Il ” senso di colpa” del canonico Onofrio Tataranni

Dopo la caduta della Repubblica napoletana del 1799, mentre il “ fior fiore” degli intellettuali napoletani, che ne erano stati protagonisti, era condannato al patibolo, il canonico Onofrio Tataranni, invece, riuscì a porsi in salvo, rifugiandosi a Matera dove morì il 27 marzo del 1803. Il religioso materano, filosofo e saggista, era stato l’autore di quel “Catechismo Nazionale pel Cittadino” che aveva l’intento di comunicare al popolo come gli ideali di libertà repubblicane e il messaggio contenuto nel Vangelo dovevano considerarsi connaturali. Comunicare al popolo i concetti di libertà e uguaglianza repubblicane non si mostrava agevole, per cui Eleonora Pimentel Fonseca, dalle pagine del Monitore Napoletano, aveva scritto e ribadito più volte che si usasse un linguaggio che il popolo potesse comprendere. Pertanto il canonico di Matera aveva redatto un “ Catechismo” in forma di domanda e risposta, considerata tale maniera la più efficace in termini pedagogici. In seguito alla sconfitta della Repubblica napoletana, il Tataranni decise di ritornare a Matera, sua città natale, per sfuggire alla dura repressione del restaurato governo borbonico.

Come riporta Andrea Di Consoli, nelle sue “Memorie”, con riferimento a quanto scritto nella sua Matera in data 22 febbraio 1803, Onofrio Tataranni avvertiva una sorta di tormento interiore per essersi posto in salvo nella sua città, ricordando in particolare “ la giovane faccia malinconica e fiera di Mario Pagano”.“ C’è sempre un senso di colpa- come un verme che scava le viscere- in chi ha salva la pelle essendo sopravvissuto alle tragedie della storia[…] Più mi tormenta la giovane faccia malinconica e fiera di Mario Pagano- che Dio abbia in gloria il più caro dei miei sventurati figlioli. Lui, a differenza mia, si è immolato per la libertà; al contrario io sono scappato approfittando dei tumulti, e ho trovato clemenza e rifugio qui a Matera, mia città natale. Per me la sua morte è stata come la morte di un figlio- ma confesso che la sua morte mi fa vergognare perché mi accusa senza additarmi di un’insufficienza che vivo come un’umiliazione”.
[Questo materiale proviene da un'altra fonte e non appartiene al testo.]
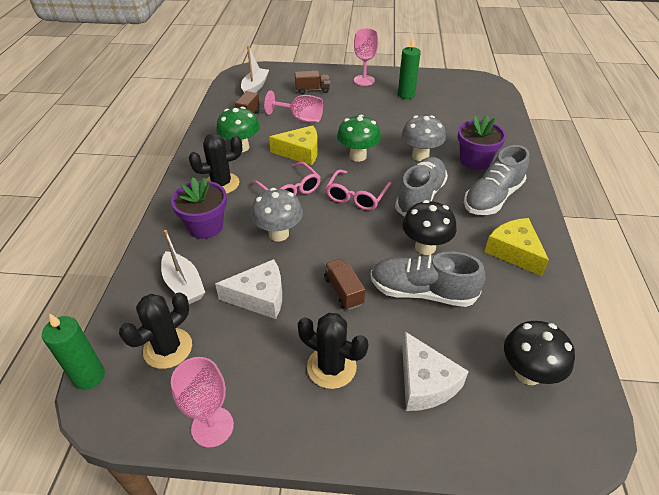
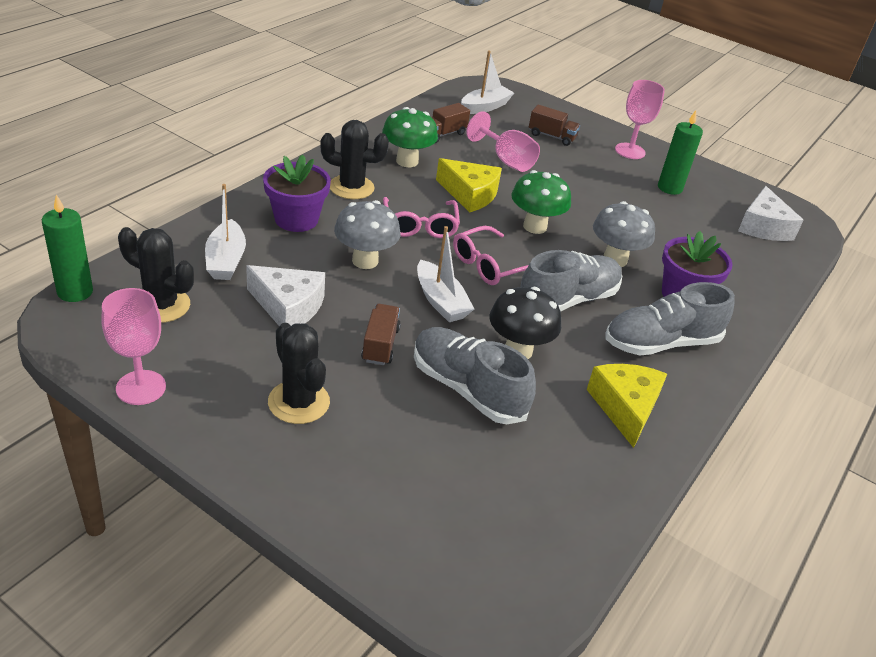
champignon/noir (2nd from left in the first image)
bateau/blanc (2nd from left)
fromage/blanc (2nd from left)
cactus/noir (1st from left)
Don Onofrio Tataranni continua con il far riferimento al suo “Catechismo”, rimarcando nel contempo come non sia stato un combattente per le sue debolezze per le quali “ nelle notti gelide” prova sentimenti di “ rimorsi profondi”. Convinto che Re Ferdinando si sarebbe vendicato, avendo avuto con lui rapporti di conoscenza prima della Repubblica, i suoi sentimenti sono rivolti a quei “ valenti ragazzi” della rivoluzione, al cui fianco avrebbe dovuto essere, pur sicuro che nessuno lo avrebbe ricordato quale traditore.
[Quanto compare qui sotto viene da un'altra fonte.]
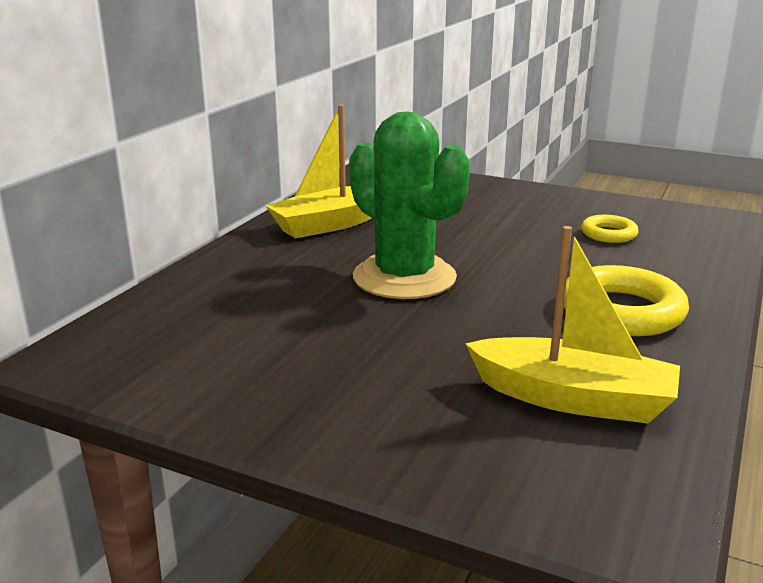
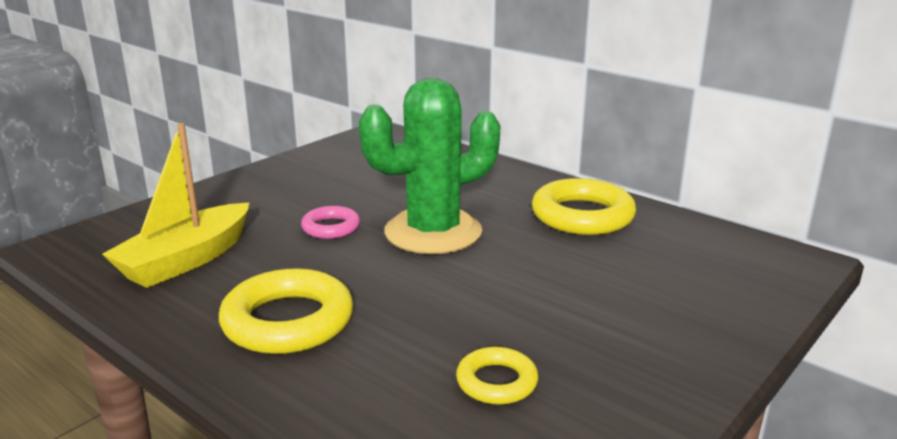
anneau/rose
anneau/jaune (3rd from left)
Il desiderio che infine esprime è di rivedere, dopo il suo decesso, i martiri del ’99 intenti ad accoglierlo con un sorriso, primariamente Mario Pagano, il cui abbraccio gli “darebbe pace” e lo “ricompenserebbe di tanti tormenti”.

Bibliografia:

Andrea Di Consoli “ Le ultime memorie di don Onofrio Tataranni prima di morire” in Segreti d’Autore- Ventisei racconti per “ Il Mattino” dalle carte dell’Archivio Storico del Banco di Napoli- Editoriale Scientifica, 2016.